I'd like the entries repeated exactly, pictures omitted.
★ ★ ★
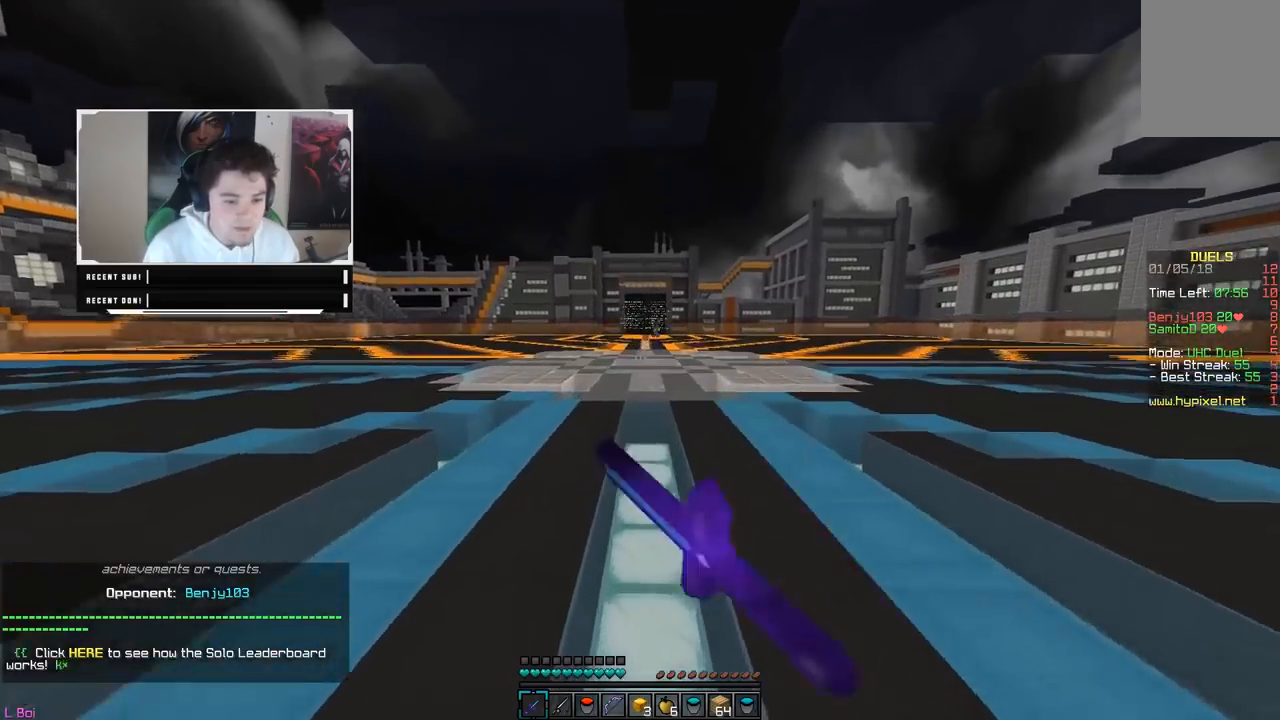
{"keys": ["w"], "mouse": [], "events": [[167, "mouse_left", "down"], [283, "mouse_left", "up"]]}
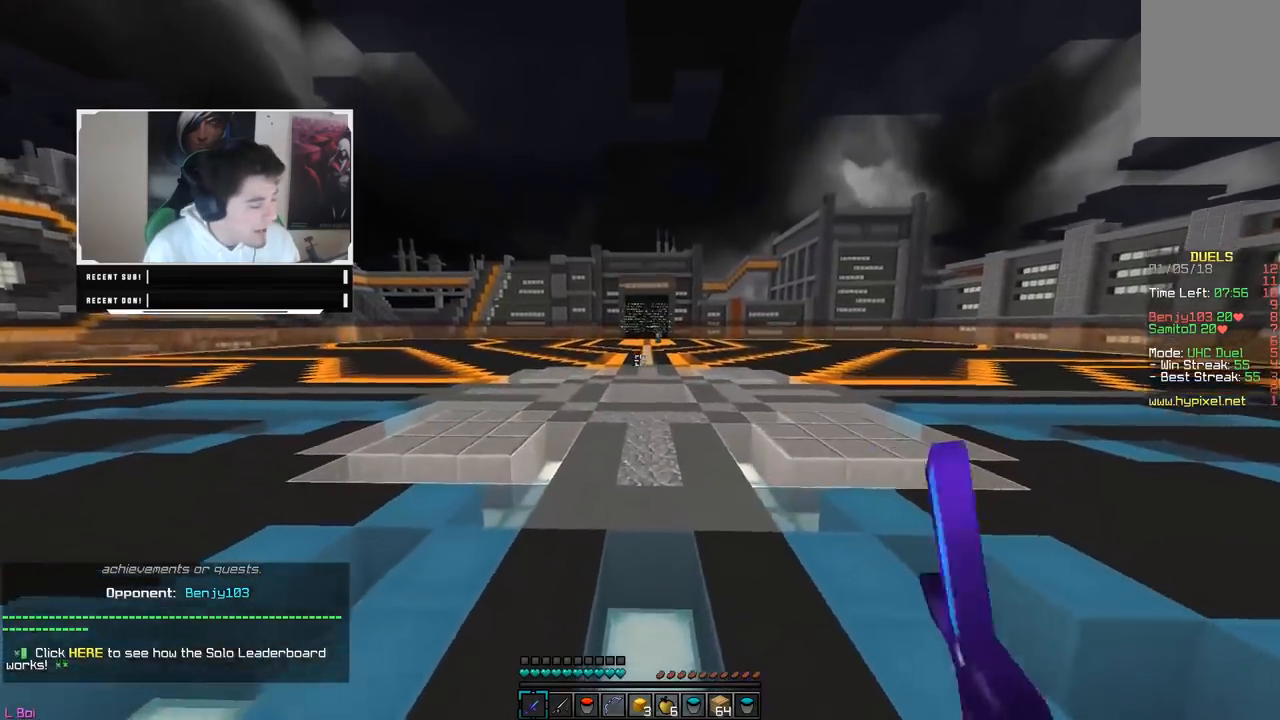
{"keys": ["w"], "mouse": ["left"], "events": [[100, "mouse_left", "down"], [250, "mouse_left", "up"], [350, "mouse_left", "down"]]}
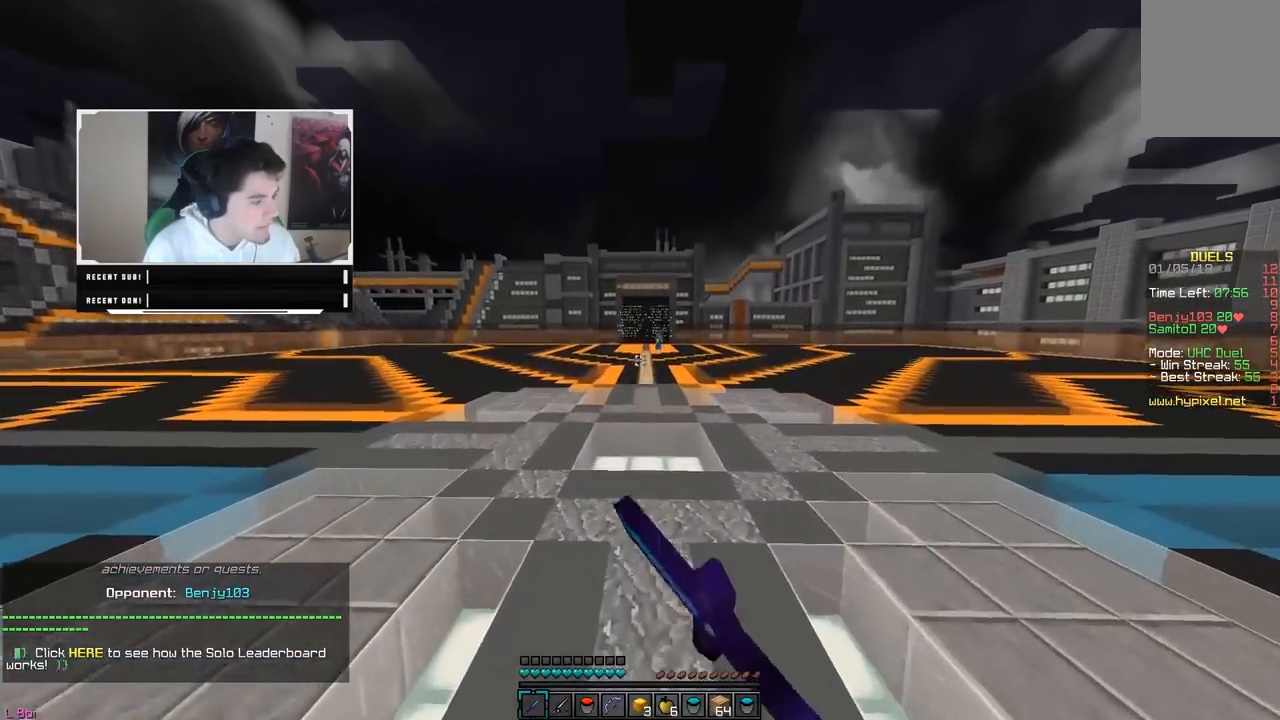
{"keys": ["w"], "mouse": ["left"], "events": [[33, "mouse_left", "up"], [367, "mouse_left", "down"]]}
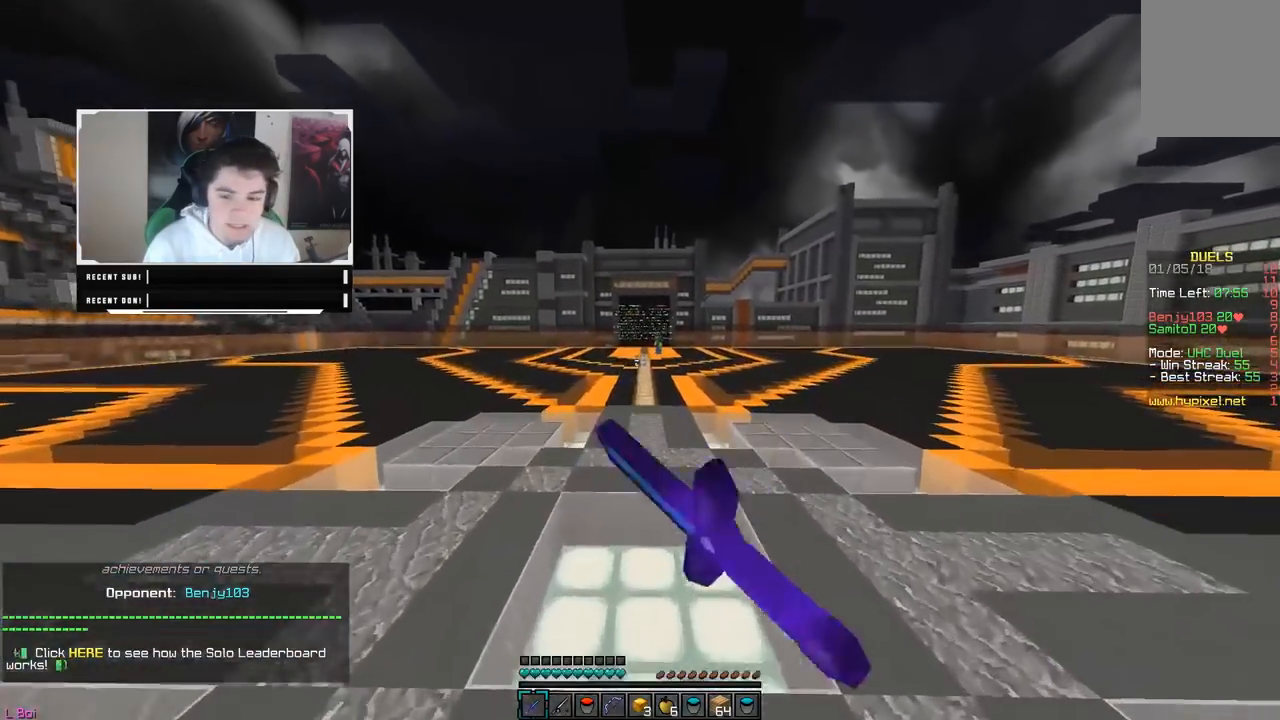
{"keys": ["w"], "mouse": [], "events": [[117, "mouse_left", "up"]]}
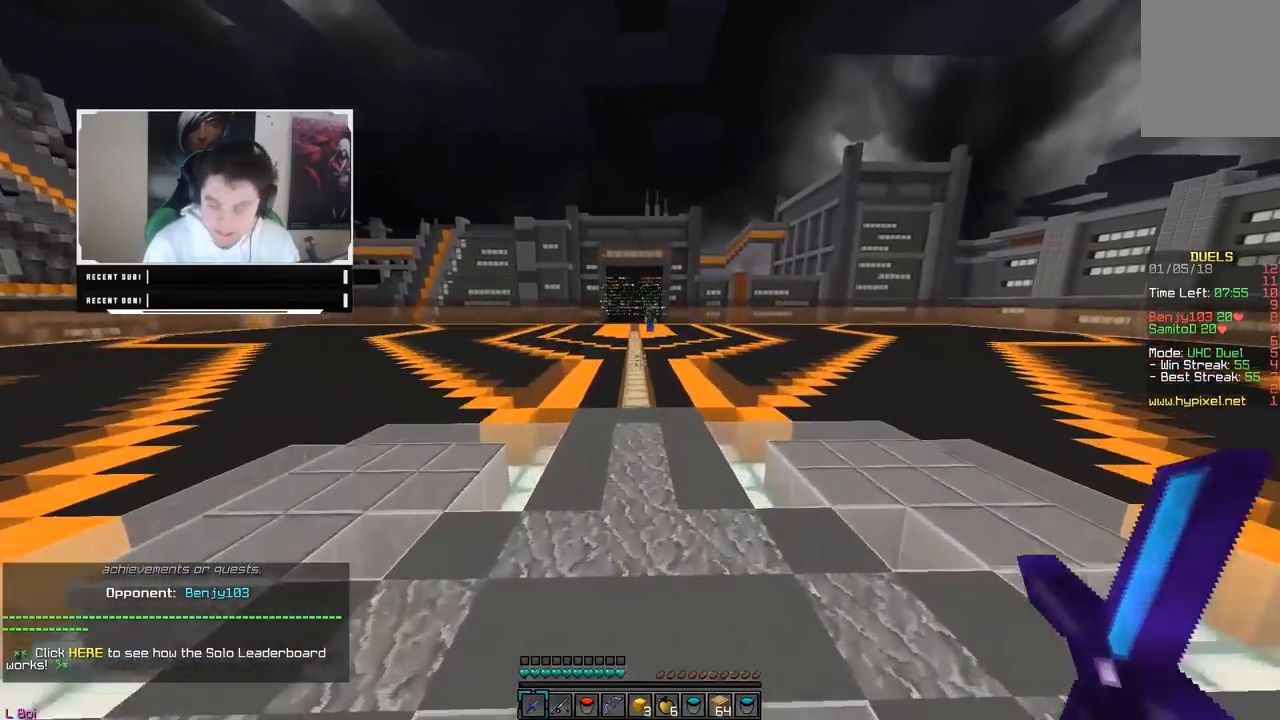
{"keys": [], "mouse": ["left"], "events": [[67, "mouse_left", "down"], [217, "w", "up"], [267, "mouse_left", "up"], [283, "mouse_left", "down"], [333, "mouse_left", "up"], [350, "mouse_left", "down"], [417, "mouse_left", "up"], [433, "mouse_left", "down"]]}
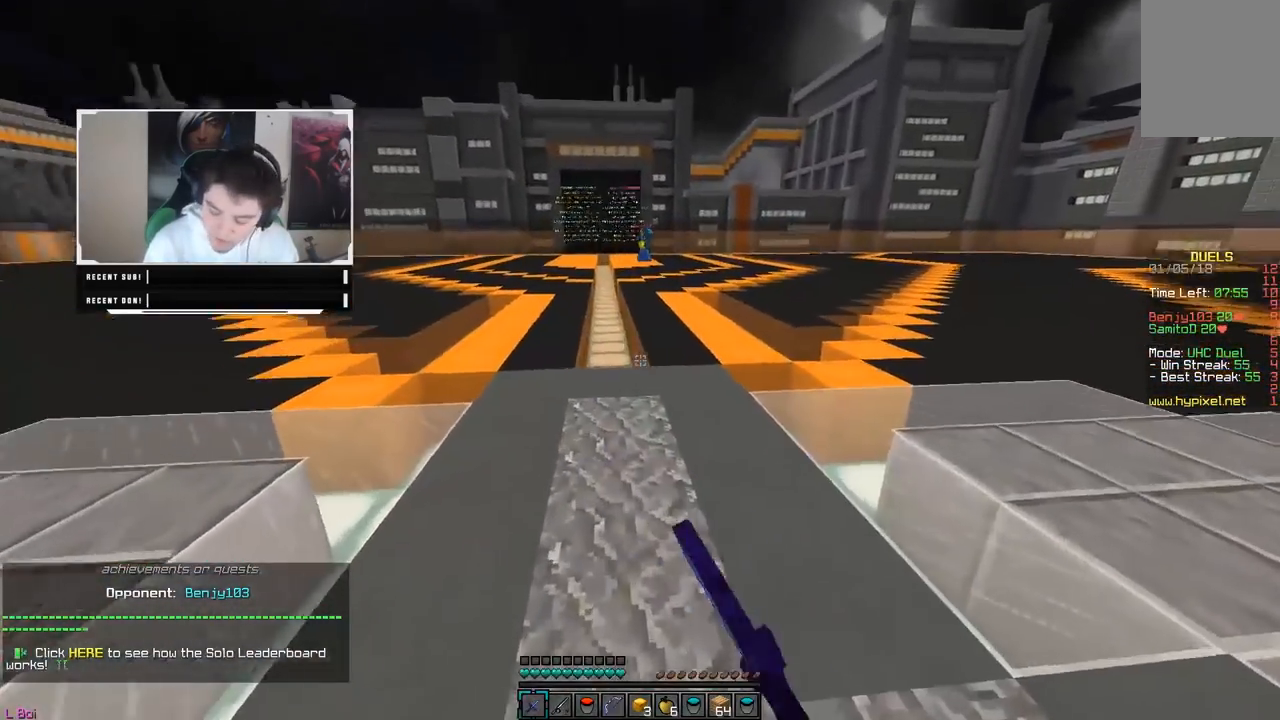
{"keys": [], "mouse": [], "events": [[200, "mouse_left", "up"]]}
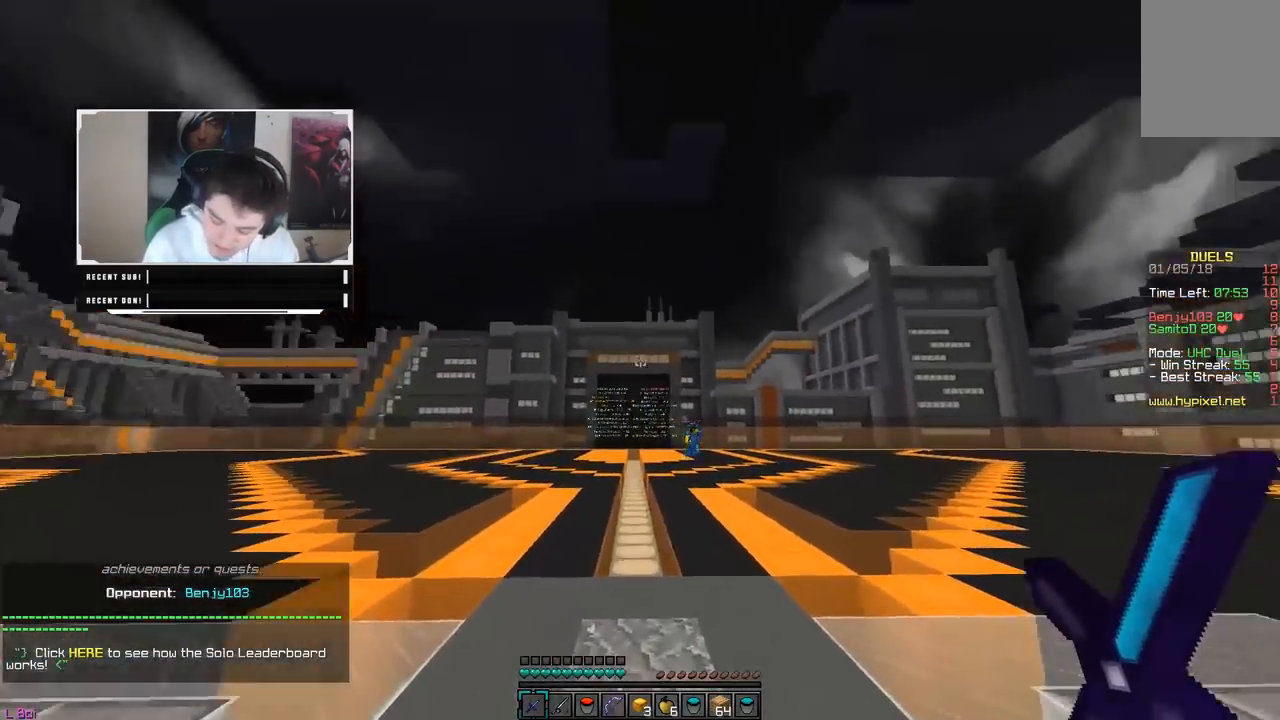
{"keys": [], "mouse": [], "events": []}
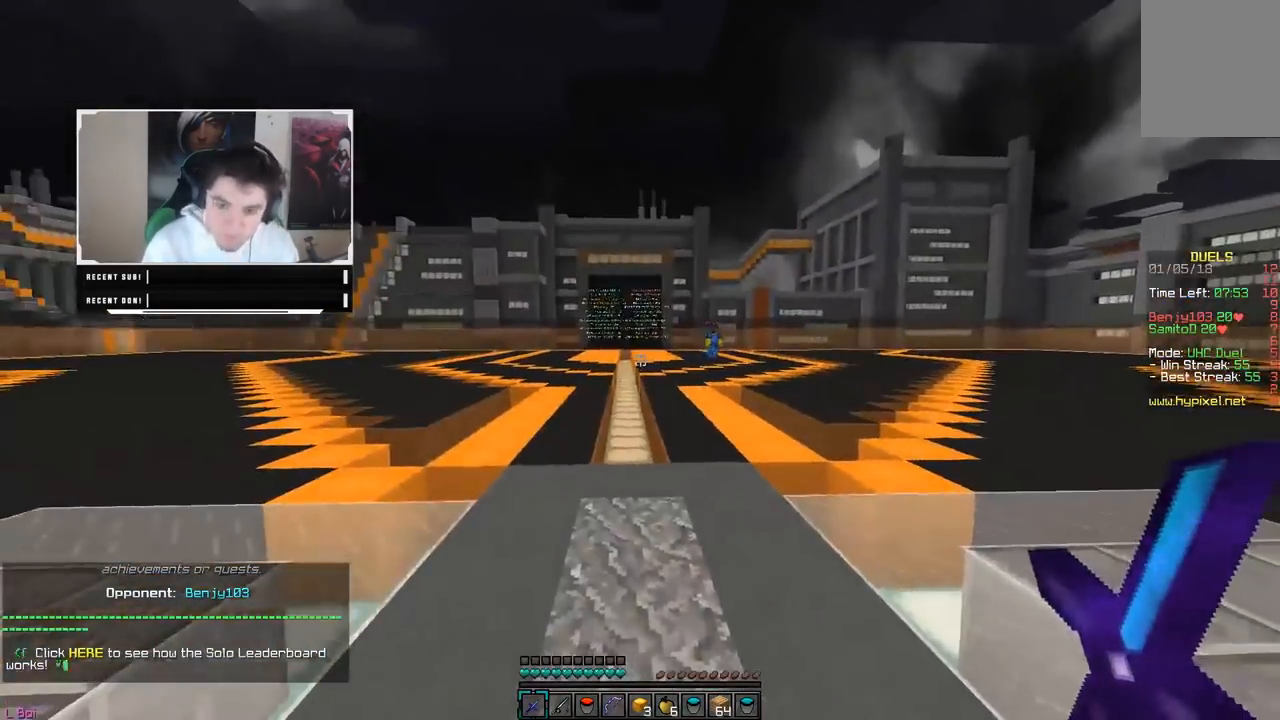
{"keys": ["a", "w"], "mouse": [], "events": [[117, "w", "down"], [233, "a", "down"]]}
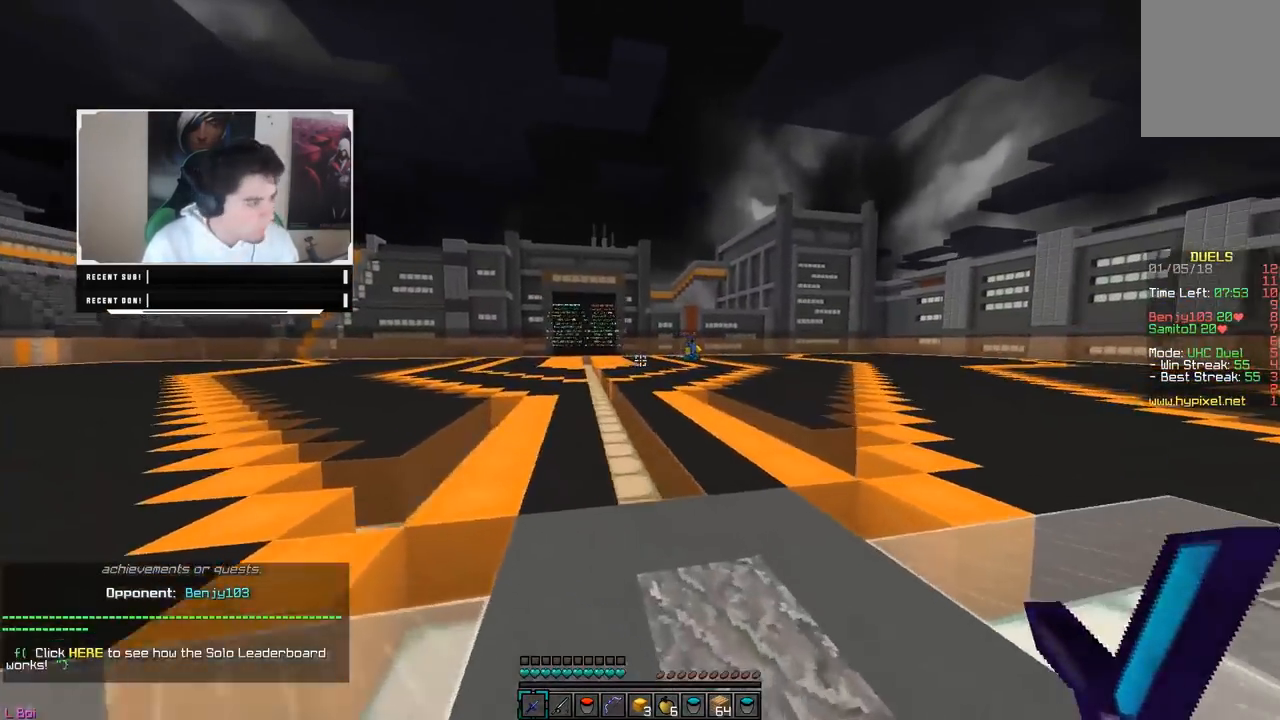
{"keys": ["a", "w"], "mouse": [], "events": []}
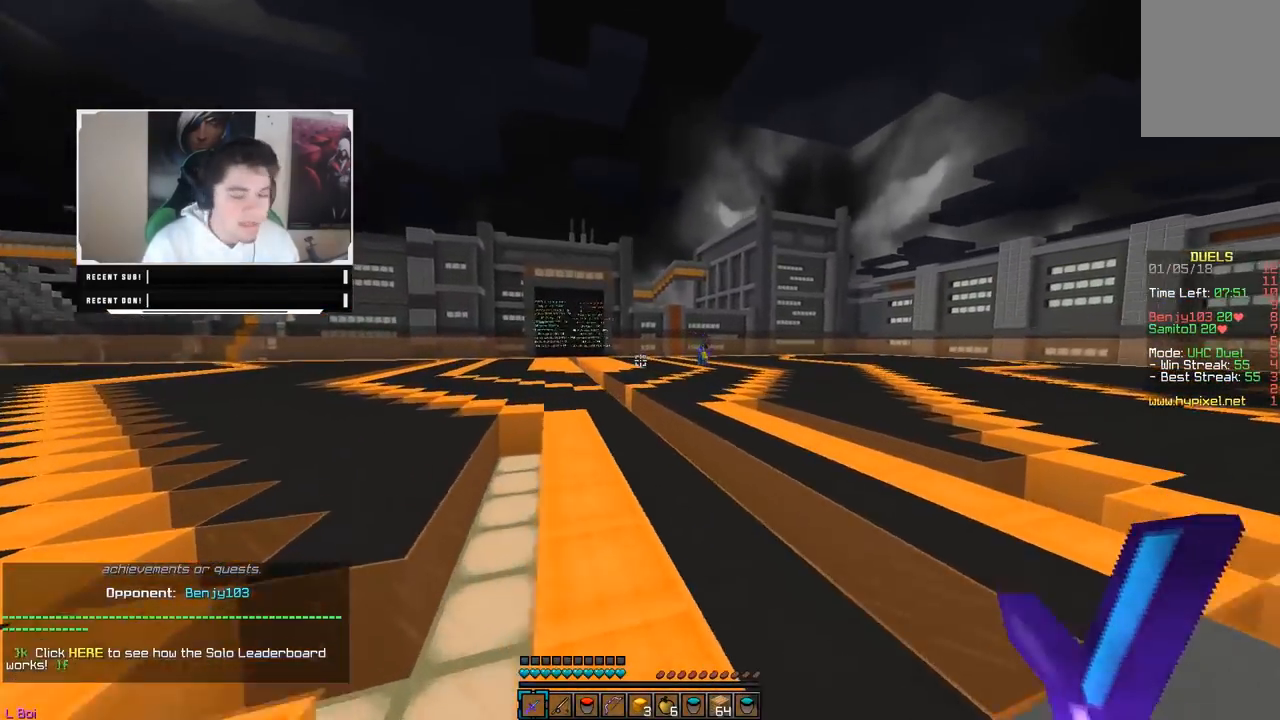
{"keys": ["a", "w"], "mouse": [], "events": []}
★ ★ ★
- Response below:
{"keys": ["w"], "mouse": [], "events": [[167, "mouse_left", "down"], [283, "mouse_left", "up"]]}
{"keys": ["w"], "mouse": ["left"], "events": [[100, "mouse_left", "down"], [250, "mouse_left", "up"], [350, "mouse_left", "down"]]}
{"keys": ["w"], "mouse": ["left"], "events": [[33, "mouse_left", "up"], [367, "mouse_left", "down"]]}
{"keys": ["w"], "mouse": [], "events": [[117, "mouse_left", "up"]]}
{"keys": [], "mouse": ["left"], "events": [[67, "mouse_left", "down"], [217, "w", "up"], [267, "mouse_left", "up"], [283, "mouse_left", "down"], [333, "mouse_left", "up"], [350, "mouse_left", "down"], [417, "mouse_left", "up"], [433, "mouse_left", "down"]]}
{"keys": [], "mouse": [], "events": [[200, "mouse_left", "up"]]}
{"keys": [], "mouse": [], "events": []}
{"keys": ["a", "w"], "mouse": [], "events": [[117, "w", "down"], [233, "a", "down"]]}
{"keys": ["a", "w"], "mouse": [], "events": []}
{"keys": ["a", "w"], "mouse": [], "events": []}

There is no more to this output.